Can an Object Attached to a Spring Return to its Equilibrium Position Only Once?

[OptimusPrime]

An object weighing 34 lbs. is attached to a spring with spring constant 1 lb/ft. This spring-mass system is subject to a damping forece numerically equal to twice the velocity. At time t=0 the object is lowered 3 inches below its equilibrium position and given an initial velocity of 1 ft./sec in the upward direction.

Show that the object will pass through it equilibrium position exactly once and then creep back towards its equilibrium position.

Thank you


A Response by Kevin:
2004-04-21 at 13:41GMT

This is what I have so far. Please help

So the first thing we need to do is formulate the differential equation. Based on one of Newton's Laws of Motion (forgot which one offhand), the sum of the forces on a body equals the product of the mass and acceleration of the body. If we denote the displacement (in feet) of the mass from its equilibrium position by x (with positive x corresponding to the mass lying below its equilibrium position), then

spring force = -k*x, k = 1 lb/ft (Hook's Law)
damping force = -c*(dx/dt), c = 2 lb/(ft/s)

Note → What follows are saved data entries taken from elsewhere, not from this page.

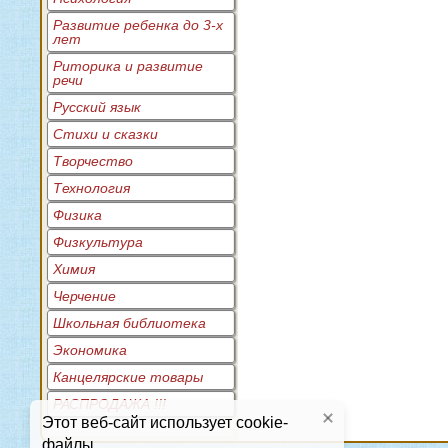
Развитие ребенка до 3-х
лет
Риторика и развитие
речи
Русский язык
Стихи и сказки
Творчество
Технология
Физика
Физкультура
Химия
Черчение
Школьная библиотека
Экономика
Канцелярские товары
РАСПРОДАЖА !!!
Этот веб-сайт использует cookie-
файлы.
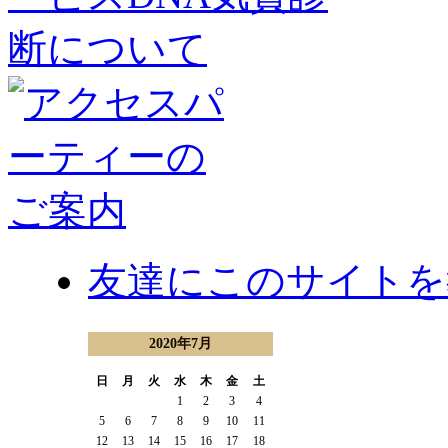
友達にこのサイトを
2020年7月
日
月
火
水
木
金
土
1
2
3
4
5
6
7
8
9
10
11
12
13
14
15
16
17
18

Since acceleration is the second time derivative of displacement, we arrive at

m*(d^2x/dt^2) = -k*x - c*(dx/dt)

Letting ' denote differentiation by t, we obtain the differential equation

m*x'' + c*x' + k*x = 0

with initial conditions

x(0) = x0 = 3 inches = 1/4 ft
x'(0) = v0 = -1 ft/s

 

[arildno]

Try an exponential solution, e^(i*at), and see what get.. (i sqrt(-1))

 

[OptimusPrime]

thanks

Thanks for the response,

I've been at this problem for hours. I don't know how to apply what you said into the problem. Please tell me how.

 

[arildno]

1. of all it's Newton's second law.
2. You've got what's called a linear differential equation with constant coeffecients (LDEC)
3. It has been shown, that every (LDEC) has exponential solutions, if you include the complex exponential in your definition of the exponential function.
4. Perhaps you haven't heard of the c.ex. before?
In that case:
e^(i*w)=cos(w)+i*sin(w), i=sqrt(-1)
5. If you haven't seen complex numbers before, don't be scared!
Think of a plane with the real number line as the x-axis, the y-axis is the imaginary line.
Any point in the (x,y) plane is called a complex number, and is written as x+i*y
All operations of addition and multiplication is as before, just remember that i*i=-1

TO THE PROBLEM:
6. Differentiation is just the same with a complex function, than with a real function.

7. We have, with the trial solution y=e^(i*at):
y'=i*a*e^(i*at), y''=(i*a)^(2)*e^(i*at)=-a^(2)*e^(i*at)

8. We enter these relations into the diff. eq. and get:
(-m*a^(2)+i*c*a+k)*e^(i*at)=0

9. If our trial function shall be a solution, it has to be a solution at each value of t.
Therefore, the bracketed coefficient must be 0, and we have the following equation:
-m*a^(2)+i*c*a+k=0
10. This is a second degree polynomial in a; we can now find out specifically which
values of a is allowed, given k,m,c.
11.
Using the quadratic formula, we get:
a=(-i*c+-sqrt(-c^(2)+4mk))/(-2m):
a1=i*c/m+sqrt(4mk-c^(2)))/(2m)
a2=i*c/m-sqrt(4mk-c^(2)))/(2m)

Give a message if it's something you're wondering about, or want to proceed..

 

[OptimusPrime]

Thanks so much,

Yes I want to proceed. I'm not sure how much of the problem is left to complete?

 

[arildno]

Sorry for not giving a reply sooner.
There's a bit more, but basically, we are finished.
1. If you evaluate the square root, you''ll see that it is greater than 0

2.Let's put in a1 in our trial solution:
e^(i*a1t)=e^(-c/m*t)*(cos(sq.*t)+i*sin(sq.*t)), sq.=sqrt(4mk-c^(2))/2m
If you use a2, the only difference will be a minus sign in front of the i*sin(sq.*t) term.

3. To find two real, independent, solutions, use the "real" part and the "imaginary" part.
The real part is: R(t)=e^(-c/m*t)*cos(sq.*t)
The imaginary part is: I(t)=e^(-c/m*t)*sin(sq.*t)

4. You can now write any solution as u*R(t)+v*I(t), where u and v is determined by the initial conditions.